The SELECT operation in SQL can be broken down into three smaller operations, which we will refer to as the SELECT statement, the SELECT expression, and the SELECT query. (Breaking down the SELECT operation in this manner will make it far easier to understand and to appreciate its complexity.) Each of these operations provides its own set of keywords and clauses, providing you with the flexibility to create a final SQL statement that is appropriate for the question you want to pose to the database. As you'll learn in later chapters, you can even combine the operations in various ways to answer very complex questions.
In this chapter, we'll begin our discussion of the SELECT statement and take a brief look at the SELECT query. We'll then examine the SELECT statement in more detail as we work through to Chapter 5, Getting More Than Simple Columns, and Chapter 6, Filtering Your Data.

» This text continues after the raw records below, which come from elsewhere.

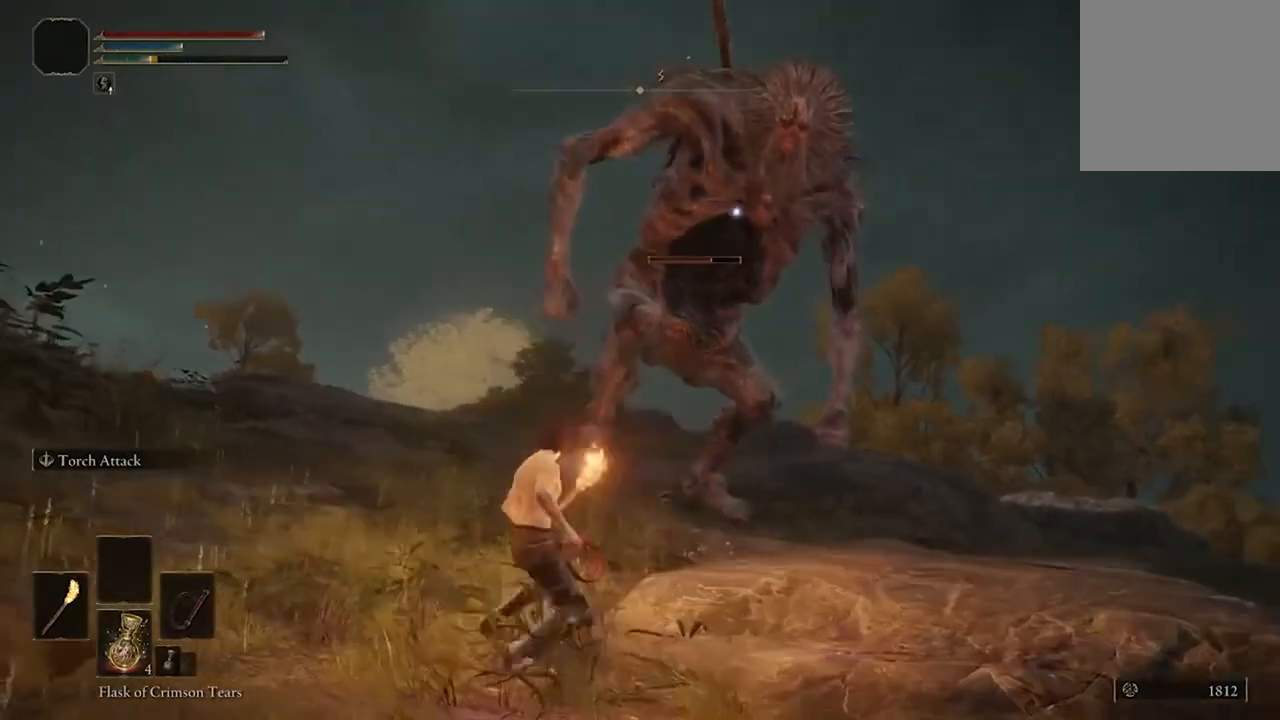
{"buttons": [], "left_stick": "up-left", "right_stick": "center", "events": []}
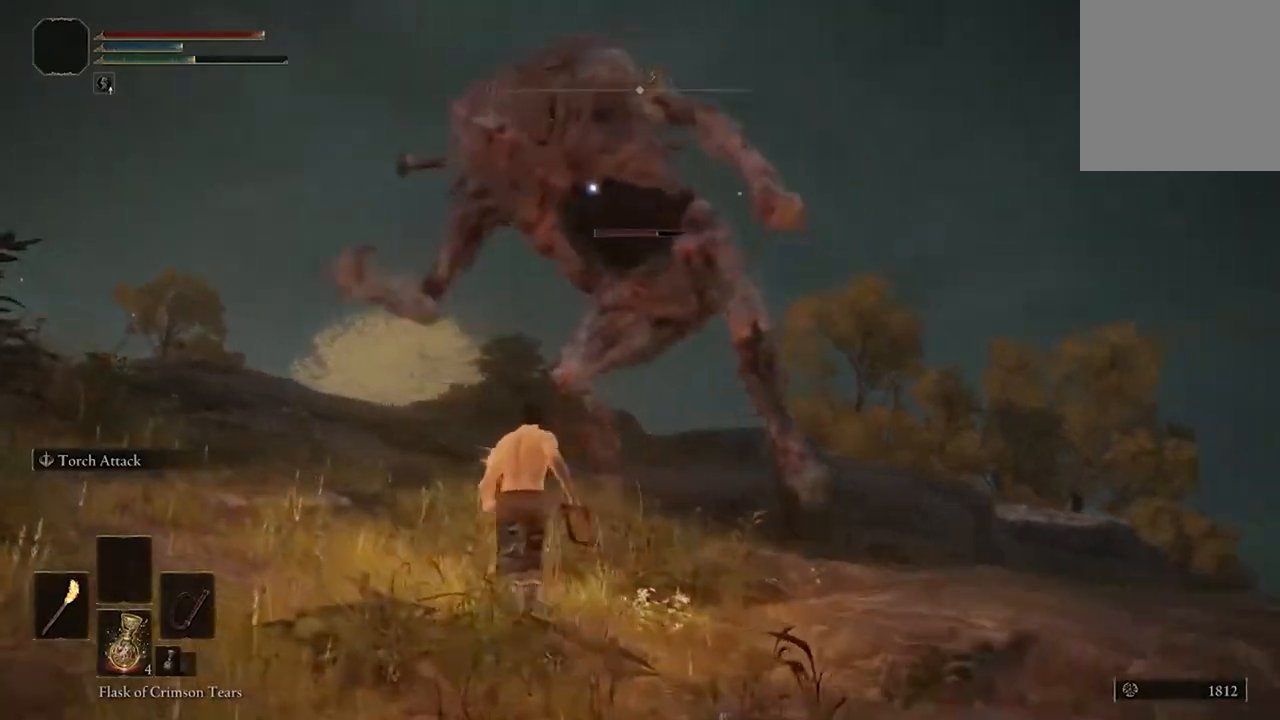
{"buttons": [], "left_stick": "up-left", "right_stick": "center", "events": [[333, "B", "down"], [433, "B", "up"]]}
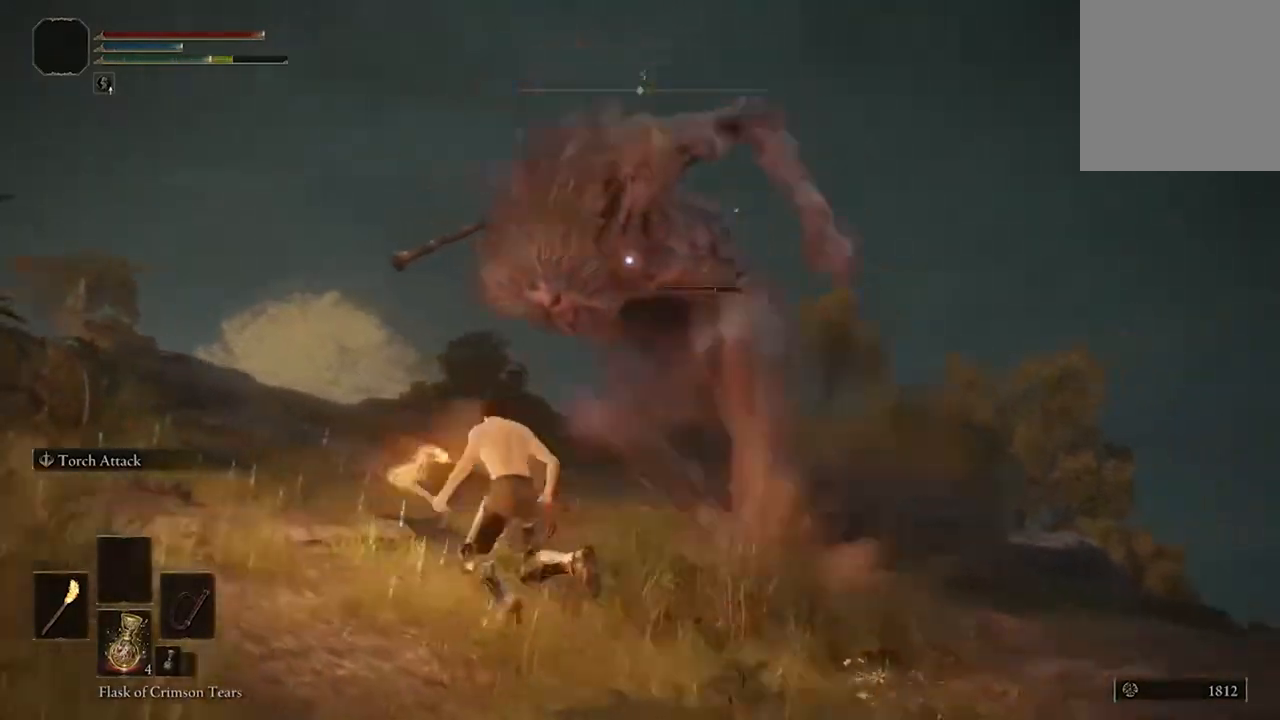
{"buttons": [], "left_stick": "up-left", "right_stick": "center", "events": [[333, "R2", "down"], [467, "R2", "up"]]}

|Note: In other books about relational databases, you'll sometimes see the word relation used for table, and you might encounter tuple or record for row and perhaps attribute or field for column. However, the SQL Standard specifically uses the terms table, row, and column to refer to these particular elements of a database structure. We'll stay consistent with the SQL Standard and use these latter three terms throughout the remainder of the book.|
The SELECT statement forms the basis of every question you pose to the database. When you create and execute a SELECT statement, you are querying the database. (We know it sounds a little obvious, but we want to make certain that everyone reading this starts from the same point of reference.) In fact, many RDBMS programs allow you to save a SELECT statement as a query, view, function, or stored procedure. Whenever someone says she is going to query the database, you know that she's going to execute some sort of SELECT statement. Depending on the RDBMS program, SELECT statements can be executed directly from a command line window, from an interactive Query by Example (QBE) grid, or from within a block of programming code. Regardless of how you choose to define and execute it, the syntax of the SELECT statement is always the same.

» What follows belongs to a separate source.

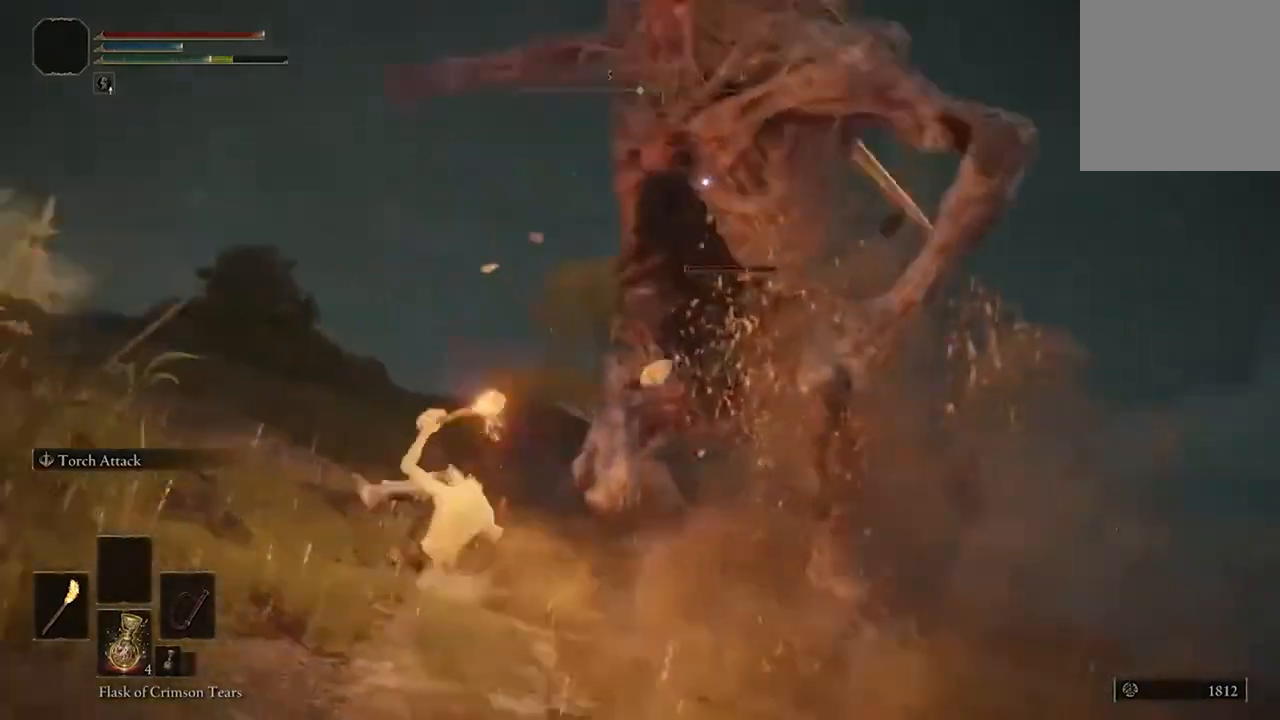
{"buttons": [], "left_stick": "up-left", "right_stick": "center", "events": [[67, "R2", "down"], [167, "R2", "up"]]}
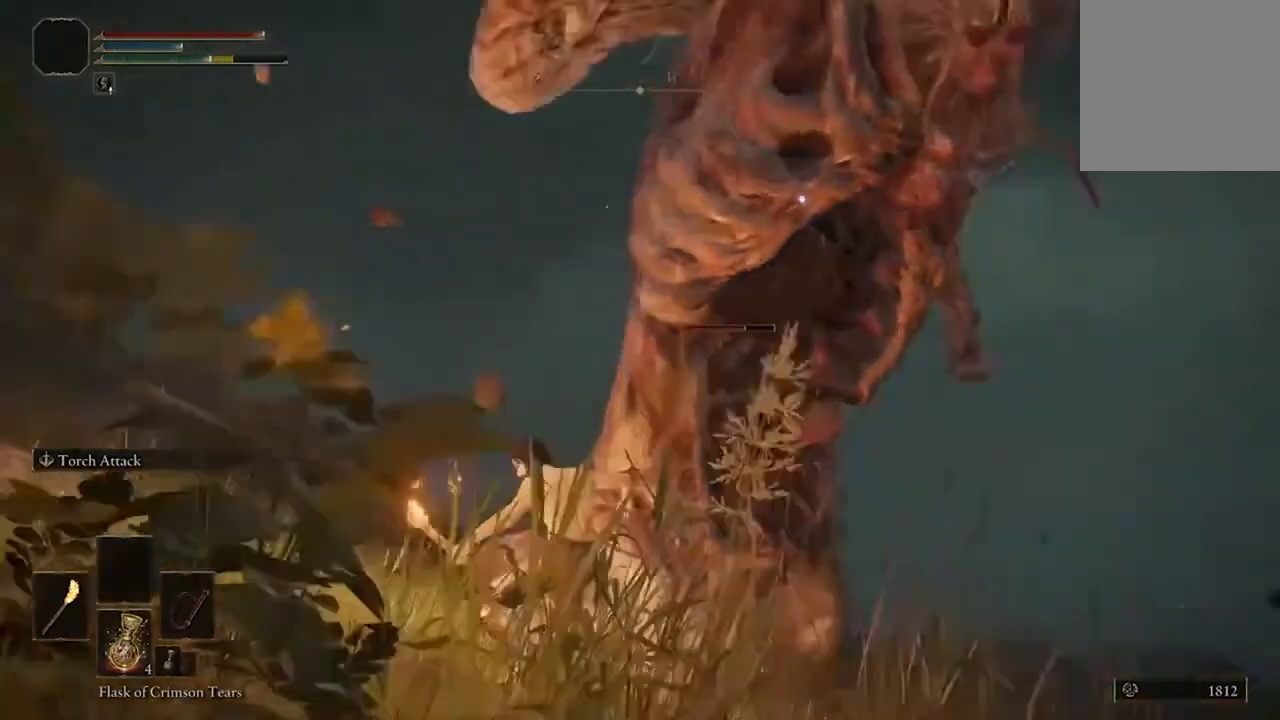
{"buttons": [], "left_stick": "center", "right_stick": "center", "events": [[233, "left_stick", "center"]]}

|Note: Many database systems provide extensions to the SQL Standard to allow you to build complex programming statements (such as If . . . Then . . . Else) in functions and stored procedures, but the specific syntax is unique to each different product. It is far beyond the scope of this book to cover even one or two of these programming languages—such as Microsoft SQL Server's Transact-SQL or Oracle's PL/SQL. You'll still use the cornerstone SELECT statement when you build functions and stored procedures for your particular database system. Throughout this book, we'll use the term view to refer to a saved SQL statement even though you might embed your SQL statement in a function or procedure.|
A SELECT statement is composed of several distinct keywords, known as clauses. You define a SELECT statement by using various configurations of these clauses to retrieve the information you require. Some of these clauses are required, although others are optional. Additionally, each clause has one or more keywords that represent required or optional values. These values are used by the clause to help retrieve the information requested by the SELECT statement as a whole. Figure 4–1 (on page 73) shows a diagram of the SELECT statement and its clauses.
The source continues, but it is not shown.